Memphis Coach Josh Pastner spent part of Friday afternoon hurling every compliment imaginable towards Michigan State’s Tom Izzo. Pastner insisted that the Spartans coach could run for governor and should be in the Hall of Fame right now.

On the sideline Saturday, Pastner leaped in the air and flailed his legs to implore his Tigers on defense, the sort of histrionics that has endeared Izzo to the masses. Pastner even admitted to stealing Izzo’s rebounding drills from a coaching video he bought years ago.

But there is no imitation for the real thing. Powered by a two-headed monster inside and a dynamic freshman, No. 3 seed Michigan State bested sixth-seeded Memphis, 70-48, in a South region round-of-32 game at the Palace of Auburn Hills.

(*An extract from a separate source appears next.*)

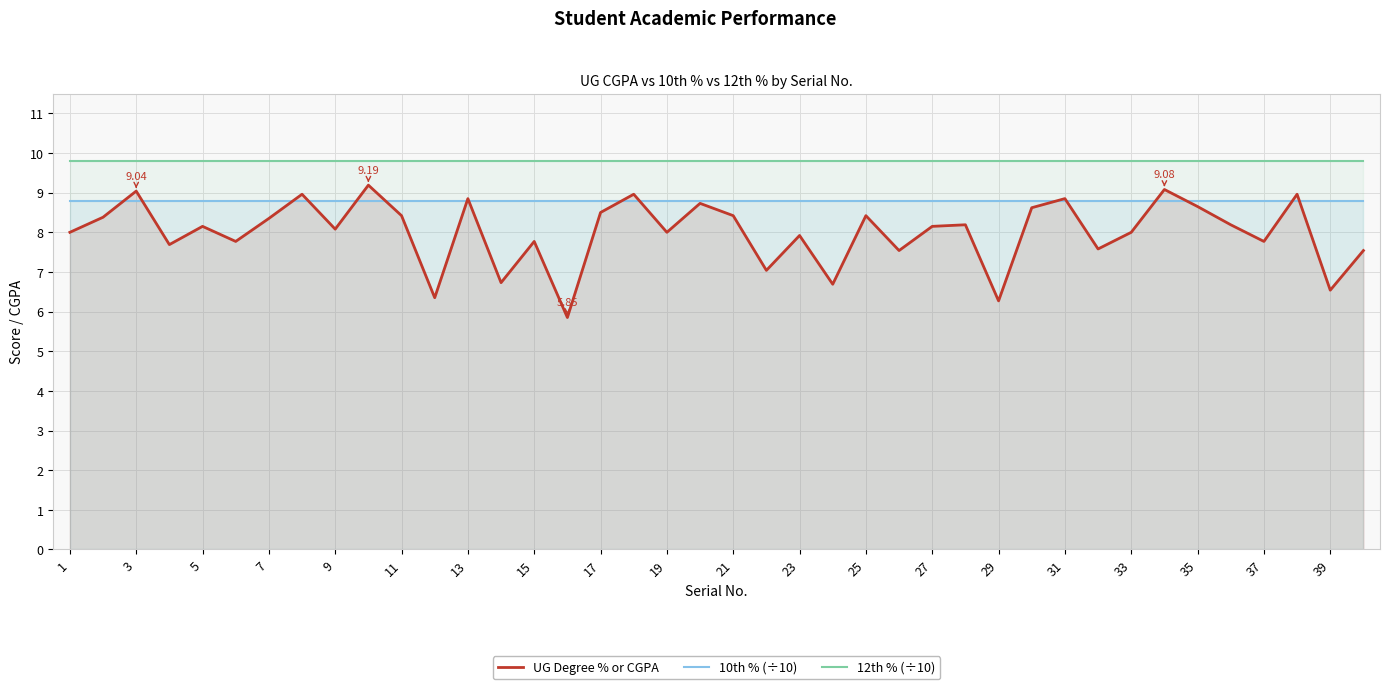

Is it true that 12th % (÷10) equals 14.5 at 15?

False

The Spartans moved on to the Sweet 16 for the fifth time in sixth seasons, and the 11th time since Izzo took over the program in 1995.

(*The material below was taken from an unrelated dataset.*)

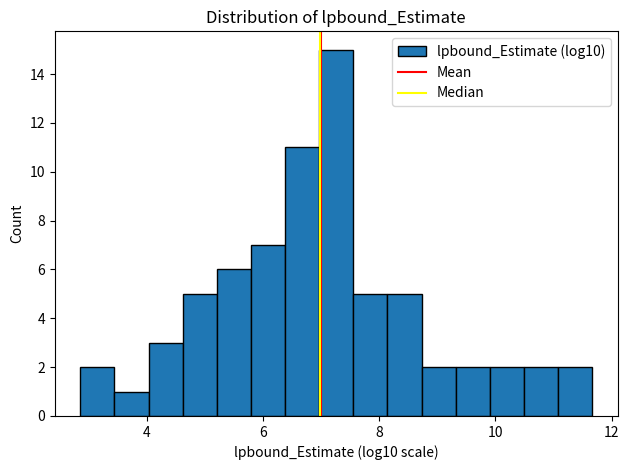

Read against the x-axis, roughly where is the centre of the tallest bar?

7.2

Freshman Gary Harris led Michigan State with a career-high 23 points, including 16 in the first half. But just like in their win over 13th-seeded Valparaiso on Thursday, it was the Spartans’ big men who paved the way for another victory.

Junior Adreian Payne, who apologized to his teammates after a six-turnover showing against the Crusaders, proved to be a multidimensional menace and finished with 14 points and 10 rebounds. Pastner said after the game that Michigan State is “going to the Final Four if he plays like that.”

Senior Derrick Nix, meanwhile, had a second straight impressive performance, scoring 13 points and grabbing eight rebounds. The Spartans have outrebounded their first two tournament opponents by a total of 46. They also shot 50 percent from the field on Saturday, more than enough to overcome 18 turnovers.

“This has been the greatest weekend we’ve had of the year,” Izzo said. “We’re a hard scout because the head coach doesn’t know who to expect it from all the time. So I don’t know why the opponent would.”

But it wasn’t all rosy for his squad.

With Michigan State in the midst 13-3 run to begin the second half, Nix and Spartans point guard Keith Appling, roommates and former high school teammates at Detroit’s Pershing High, got in a towel-whipping spat while Izzo drew up a play in the huddle. The two had to be separated, but it didn’t seem to make much difference.

Out of the timeout, Appling fed Payne for a thunderous alley-oop slam that brought a sellout crowd out of their seats and Michigan State’s lead kept climbing from there.

“We all want to win so bad and it was just a fiery moment in the huddle. Nothing too serious. At the end of the day, we’re all brothers,” said Appling, who finished with two points in 28 minutes. “From that point, pretty much everyone played better. I think it helped us.”

Appling left the game with eight minutes remaining in regulation after aggravating a sprained shoulder he initially suffered against Minnesota last month. He did not return. But Appling was confident he would be available for Michigan State’s Sweet 16 game next week.

He wasn’t needed Saturday. Though Memphis guard Geron Johnson finished with 16 points and hit four three-pointers, the Tigers shot just 29.7 percent from the field and dug themselves an early hole to begin the game by missing 15 of their first 19 shots against a ferocious Michigan State defense.

Harris then scored nine points during an 11-3 Spartan surge, which ended just moments after several of his teammates collectively slapped the hardwood while on defense to incite an arena full of Michigan State fans.

The run forced Pastner to use his third timeout, but the Tigers found their bearings on the fast break, and at halftime they trailed by just three points.

That, though, would be as close as Memphis got, and Pastner became just another feather in Izzo’s cap.